Fig. 7. Patient-derived antibody production and antigen discovery.

a Schematic explaining patient-derived antibody heavy and light chain cloning and production of recombinant human IgG1. b Coomassie SDS-PAGE of monoclonal antibodies bearing patient-derived variable region sequences in reducing and non-reducing conditions, annotated with kappa/lambda information. c Schematic of immuno-mass spectrometry experimental procedure and analysis pipeline for antigen discovery. Left panel: pull down of normal skin protein lysate or human melanoma protein lysate using patient-derived IgG1, anti-CSPG4 IgG1 (positive control) and anti-NIP IgG1 (negative control), followed by trypsin digestion and Shotgun Mass Spectrometry LC-MS/MS; Right panel: Shotgun Mass-Spectrometry LC-MS/MS output filtering criteria to select potential antigen peptides of interest to be confirmed by Parallel Reaction Monitored Mass Spectrometry (PRM-MS). d Summary of the immuno-mass spectrometry (blue boxes show the number of peptides pulled down by the antibodies from melanoma tissue protein lysate; red outlines represent an antibody reaction with a specific protein from normal skin protein lysate as well) and glycan array (yellow boxes show antibody reaction with specific glycans) screening results for antigen discovery with patient-derived antibodies. Source data are provided as a Source data file.

Fig. 8. Immuno-mass spectrometry of serum immunoglobulins reveal altered autoantibody levels and reactivities in melanoma patients compared with healthy volunteers.

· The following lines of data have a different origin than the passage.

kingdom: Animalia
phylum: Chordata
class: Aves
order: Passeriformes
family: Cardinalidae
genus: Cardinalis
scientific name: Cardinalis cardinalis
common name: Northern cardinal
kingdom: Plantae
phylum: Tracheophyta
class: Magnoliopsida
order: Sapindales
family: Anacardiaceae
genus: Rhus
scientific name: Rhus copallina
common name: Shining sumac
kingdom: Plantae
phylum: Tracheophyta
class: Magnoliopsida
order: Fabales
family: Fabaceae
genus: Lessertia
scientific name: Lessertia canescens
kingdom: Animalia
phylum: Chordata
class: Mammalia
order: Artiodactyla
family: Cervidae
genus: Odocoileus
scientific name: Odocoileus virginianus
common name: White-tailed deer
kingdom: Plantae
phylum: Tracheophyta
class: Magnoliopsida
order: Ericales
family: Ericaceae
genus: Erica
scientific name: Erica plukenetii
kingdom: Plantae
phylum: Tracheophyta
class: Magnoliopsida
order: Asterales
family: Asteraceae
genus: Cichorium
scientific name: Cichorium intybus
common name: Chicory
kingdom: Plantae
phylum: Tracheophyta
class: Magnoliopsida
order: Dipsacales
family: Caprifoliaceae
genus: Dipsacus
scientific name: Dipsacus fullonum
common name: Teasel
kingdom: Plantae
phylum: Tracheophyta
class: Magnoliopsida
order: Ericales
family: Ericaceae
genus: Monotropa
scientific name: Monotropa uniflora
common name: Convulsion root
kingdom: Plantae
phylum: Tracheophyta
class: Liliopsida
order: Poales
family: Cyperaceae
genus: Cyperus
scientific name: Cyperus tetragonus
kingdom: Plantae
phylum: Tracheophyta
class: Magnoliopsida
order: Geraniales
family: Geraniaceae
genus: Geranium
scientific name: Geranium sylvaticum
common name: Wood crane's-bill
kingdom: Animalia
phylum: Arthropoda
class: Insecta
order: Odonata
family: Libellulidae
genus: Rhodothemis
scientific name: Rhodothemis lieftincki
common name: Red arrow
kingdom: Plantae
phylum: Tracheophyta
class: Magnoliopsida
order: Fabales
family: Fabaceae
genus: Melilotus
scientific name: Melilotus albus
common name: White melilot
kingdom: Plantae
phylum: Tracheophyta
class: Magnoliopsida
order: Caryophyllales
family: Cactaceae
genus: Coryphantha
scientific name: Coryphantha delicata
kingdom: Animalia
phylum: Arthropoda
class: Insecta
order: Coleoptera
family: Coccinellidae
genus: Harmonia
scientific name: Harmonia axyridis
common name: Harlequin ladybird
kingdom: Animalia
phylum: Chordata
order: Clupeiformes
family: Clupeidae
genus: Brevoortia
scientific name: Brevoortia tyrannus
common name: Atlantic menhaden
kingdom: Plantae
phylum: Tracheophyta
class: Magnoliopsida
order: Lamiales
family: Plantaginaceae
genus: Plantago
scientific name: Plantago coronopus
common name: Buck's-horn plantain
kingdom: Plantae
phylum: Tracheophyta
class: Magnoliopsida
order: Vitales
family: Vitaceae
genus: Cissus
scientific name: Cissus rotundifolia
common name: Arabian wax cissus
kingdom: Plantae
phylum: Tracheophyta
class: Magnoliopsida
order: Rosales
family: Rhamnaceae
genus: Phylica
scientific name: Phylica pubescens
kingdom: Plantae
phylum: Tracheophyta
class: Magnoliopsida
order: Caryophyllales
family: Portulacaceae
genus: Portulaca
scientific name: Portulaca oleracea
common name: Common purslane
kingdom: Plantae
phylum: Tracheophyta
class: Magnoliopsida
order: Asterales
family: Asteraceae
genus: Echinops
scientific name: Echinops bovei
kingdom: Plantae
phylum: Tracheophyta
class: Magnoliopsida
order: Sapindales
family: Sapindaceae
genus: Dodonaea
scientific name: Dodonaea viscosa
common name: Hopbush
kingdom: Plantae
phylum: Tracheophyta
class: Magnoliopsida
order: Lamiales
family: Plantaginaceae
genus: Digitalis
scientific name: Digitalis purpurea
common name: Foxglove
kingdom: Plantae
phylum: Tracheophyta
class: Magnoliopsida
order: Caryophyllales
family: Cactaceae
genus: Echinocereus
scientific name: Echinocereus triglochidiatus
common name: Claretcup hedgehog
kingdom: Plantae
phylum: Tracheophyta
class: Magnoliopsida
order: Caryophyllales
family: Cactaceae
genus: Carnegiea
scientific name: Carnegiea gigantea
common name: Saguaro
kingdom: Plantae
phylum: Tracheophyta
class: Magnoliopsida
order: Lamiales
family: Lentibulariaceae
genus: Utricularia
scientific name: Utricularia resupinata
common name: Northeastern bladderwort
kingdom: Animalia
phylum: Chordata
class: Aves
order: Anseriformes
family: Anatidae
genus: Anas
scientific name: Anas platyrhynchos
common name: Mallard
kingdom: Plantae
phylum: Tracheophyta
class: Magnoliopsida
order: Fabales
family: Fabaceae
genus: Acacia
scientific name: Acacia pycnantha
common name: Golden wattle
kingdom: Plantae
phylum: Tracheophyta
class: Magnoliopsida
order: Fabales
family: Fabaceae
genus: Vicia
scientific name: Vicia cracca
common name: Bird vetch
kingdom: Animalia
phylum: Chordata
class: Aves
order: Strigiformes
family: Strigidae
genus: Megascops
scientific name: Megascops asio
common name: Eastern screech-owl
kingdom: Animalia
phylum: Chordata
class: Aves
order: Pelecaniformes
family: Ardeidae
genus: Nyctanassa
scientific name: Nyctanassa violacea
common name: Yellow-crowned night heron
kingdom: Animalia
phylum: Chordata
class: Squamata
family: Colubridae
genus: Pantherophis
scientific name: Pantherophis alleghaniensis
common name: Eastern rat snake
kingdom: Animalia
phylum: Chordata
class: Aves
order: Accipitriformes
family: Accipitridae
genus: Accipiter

a–c Biologically independent samples: melanoma patient (n = 33) and healthy volunteer (n = 23). d Biologically independent samples: melanoma patient (n = 7). a, b Serum immuno-mass spectrometry results representing proteins pulled down by antibodies from each serum sample. From left to right: clustered presence/absence heatmap flanked by a bar chart with a corresponding immuno-mass spectrometry (IMS) Peak Area depicting antigens pulled down by melanoma patient sera autoantibodies or b increase or decrease of IMS peak area in MP (n = 33) compared to HV (n = 23); antigen cellular or extracellular location; for known autoantigens: information on the disease setting. Proteins pulled down by a melanoma patients’ serum antibodies only, or by b both melanoma patients’ and healthy volunteers’ serum antibodies. In bold are the proteins of interest. c Analyses of IMS peak areas for proteins of interest (i.e., increased compared to healthy volunteers) representing the presence of autoantibodies in the serum samples (HV, healthy volunteers; patients with melanoma with stage III and stage IV disease (RD, resected disease; AD, active disease)). d Spearman correlation matrix of PBMC populations (relative cell abundance in B cell and T cell clusters analyzed by CyTOF) and serum autoantibodies (IMS Peak Area of the proteins in c of matched blood samples. Significant correlations (P < 0.05 and −0.5 <r < 0.5) are indicated by the presence of the r value on the heatmap box and by the description of the cell cluster. Statistical analyses were performed using non-parametric ANOVA (c) and Spearman correlation (d); error bars represent SEM of biologically independent samples. P < 0.05 are reported on the graphs. ** = P < 0.01, *** = P < 0.001, **** = P < 0.0001. Source data are provided as a Source data file.